The thing about Austin Lee is that everything he makes doesn't look like it was actually made by anyone but a computer. We have discussed this at length with Austin in our Radio Juxtapoz podcast and in our Juxtapoz x Superflat exhibition, this idea of analog to digitial to analog again, and now at Pace Prints, even an extra layer of analog. Austin Lee, over the course of his now influential career, as played with the idea of early 21st century computer painting programs and creating painting by hand in a reversal in our relationship with computers and technology, as if the exchange between our digital selfs and our "real" life is flipped. Below is the press release to  Lee's new show, Good Impressions, on view at Pace Prints and explains the context of how Lee works on these editions. —Evan Pricco

As in his painting practice, Austin Lee makes prints with a hybrid digital and analog philosophy. Whether it is creating plates from digital drawings, or manually airbrushing large-scale works inspired by digital color and form, his mode of making evolves to recontextualize conventional methods. The exhibition will present unique prints and multiples made using a broad spectrum of digital and traditional techniques, in scales ranging from the intimate to the monumental.

With On the Way, a new sculptural multiple in an edition of 25, Lee shares with us the three-dimensional object originally created in virtual reality for the painting of the same name. The sculpture depicts the emotional crisis of the mundane on a family drive. The artist seeks to make visible what was once hidden in the original painting and allow the viewer to experience the work from all sides and angles. We see not just what’s in the painting but the full digital space within which the painting was created. Cast in bronze and painted in likeness to the artist’s signature airbrush finish, the sculpture imparts a deceiving weightlessness.
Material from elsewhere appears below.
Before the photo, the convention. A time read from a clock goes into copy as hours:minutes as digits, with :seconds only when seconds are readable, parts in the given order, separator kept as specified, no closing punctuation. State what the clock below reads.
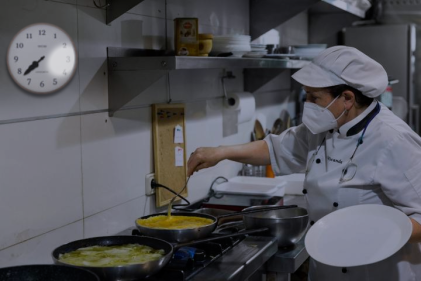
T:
7:38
In this exhibition, Lee also returns to portraiture from life, a practice which he first explored during his studies at Yale. These works started as a playful take on Leonardo da Vinci’s sfumato technique and are painted directly from live sitters, hoping to catch a hint or impression of them. The nature of sitting for a portrait allows for an intimate moment of direct human connection that the artist finds especially important today and allows a brief moment of access into another person’s inner world.